Generalized framework for generating back populated datasets
Nicholas Grill, Carnegie Mellon University
Challenge
Data back population is crucial for Pricing Research and commonly includes three steps: formulating pricing algorithms, applying them to historical data and analyzing derived metrics.
Standardizing these steps enhances research efficiency, streamlining the iteration loop. While diverse solutions tailored to specific projects have emerged within the firm, they often duplicate problem-solving efforts related to data organization, versioning, regression testing and scalability. A unified approach would address these recurring challenges and optimize the research process.
Approach
This summer, I devised a versatile Python framework for back populating historical datasets. The framework caters to developers, researchers, and traders by offering customizable entry points for business logic while abstracting essential infrastructural aspects like S3 data storage, argument parsing, versioning and normalization.

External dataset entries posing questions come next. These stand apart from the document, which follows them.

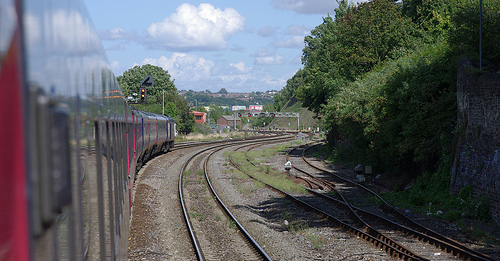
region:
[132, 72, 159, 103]
small traffic light over train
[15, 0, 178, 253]
row of grey train cars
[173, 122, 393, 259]
train tracks curving to the right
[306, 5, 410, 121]
leafy green tree on embankment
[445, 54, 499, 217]
rock embankment along tracks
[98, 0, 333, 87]
white clouds in a blue sky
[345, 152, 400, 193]
trash scattered along tracks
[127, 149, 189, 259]
grey gravel alongside train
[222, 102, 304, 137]
lights on metal array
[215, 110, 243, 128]
small brown building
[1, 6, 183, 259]
the train in perspective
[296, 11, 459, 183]
leafy green shrubs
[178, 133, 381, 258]
several train rails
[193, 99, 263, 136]
several houses in the distance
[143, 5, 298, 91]
a great white cloud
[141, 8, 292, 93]
a beautiful sunny day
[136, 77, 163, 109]
the train traffic light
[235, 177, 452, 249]
the shadow of the trees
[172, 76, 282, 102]
big mountain in the distance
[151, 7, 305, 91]
clouds of different sizes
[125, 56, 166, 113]
two lights are lit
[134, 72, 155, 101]
lights are red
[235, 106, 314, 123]
lights that go across the tracks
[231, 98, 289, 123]
four lights are red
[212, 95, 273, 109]
billboards behind the train lights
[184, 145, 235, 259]
weeds between the tracks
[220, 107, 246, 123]
building behind the train lights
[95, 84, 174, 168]
red in the doorways of the train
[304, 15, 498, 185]
trees on the wall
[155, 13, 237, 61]
white puffy cloud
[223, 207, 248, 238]
edge of a rail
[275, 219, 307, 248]
part of a ground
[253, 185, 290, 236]
part of a shade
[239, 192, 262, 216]
part of a shade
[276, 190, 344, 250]
part of a shade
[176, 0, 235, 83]
part of a cloud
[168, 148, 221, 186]
The train tracks curve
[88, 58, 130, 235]
Train on the tracks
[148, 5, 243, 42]
White cloud in the sky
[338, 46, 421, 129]
Green shrubbery by the tracks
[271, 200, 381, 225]
Shadow on the tracks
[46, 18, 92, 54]
Cloud reflection on the train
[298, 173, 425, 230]
The train tracks change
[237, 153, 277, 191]
Grass on the train tracks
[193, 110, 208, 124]
Red building by the tracks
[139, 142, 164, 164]
Wheels of the train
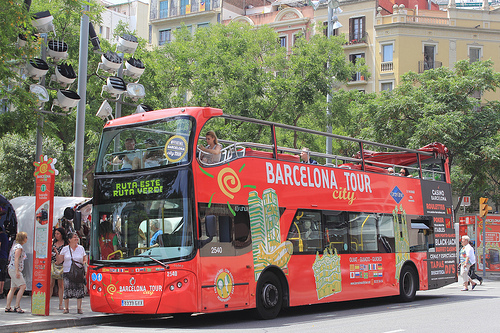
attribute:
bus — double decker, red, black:
[84, 103, 462, 330]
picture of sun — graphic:
[194, 149, 263, 221]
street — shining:
[14, 274, 498, 333]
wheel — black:
[249, 264, 291, 322]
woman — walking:
[454, 233, 486, 294]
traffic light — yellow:
[474, 190, 493, 284]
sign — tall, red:
[29, 149, 54, 315]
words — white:
[263, 150, 378, 203]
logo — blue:
[388, 184, 408, 205]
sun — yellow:
[212, 158, 245, 200]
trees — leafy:
[1, 6, 499, 136]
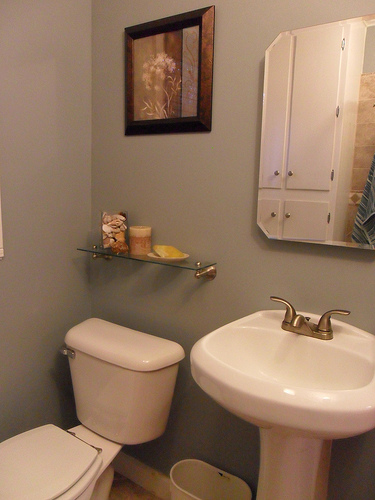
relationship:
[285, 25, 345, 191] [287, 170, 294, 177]
cabinet has door handle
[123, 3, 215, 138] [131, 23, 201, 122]
frame on sides of picture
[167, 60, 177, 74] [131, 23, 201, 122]
flower printed in picture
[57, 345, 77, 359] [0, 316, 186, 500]
handle on side of toilet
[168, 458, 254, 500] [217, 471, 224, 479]
waste basket has spot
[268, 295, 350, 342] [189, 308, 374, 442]
faucet on top of sink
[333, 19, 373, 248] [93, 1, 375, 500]
mirror hanging on wall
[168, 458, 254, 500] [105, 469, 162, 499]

Utilizing familiar tools like Numpy and Pandas, researchers create data frames, which the framework wraps and persists. Metadata-tagged back-populated data ensures orderly storage and enables standardized retrieval. The framework even facilitates SQL-like queries for data access, smoothly integrating with existing Postgres datasets.
Results
My framework offers more than a research utility, extending to regression testing and allowing users to define data generation and reference data comparison. This combination enables potent regression tests where new code-generated data is compared to established reference data, ensuring robust code changes. This practice enhances production environment safety and accelerates development by diminishing the need for manual system tests.
Scaling up to numerous symbols and years is also seamless as Optiver’s internal Research Factory tool integrates with the framework to schedule work across AWS EC2 nodes, relieving researchers of infrastructure concerns. My framework has already aided the migration of three datasets and will support more soon.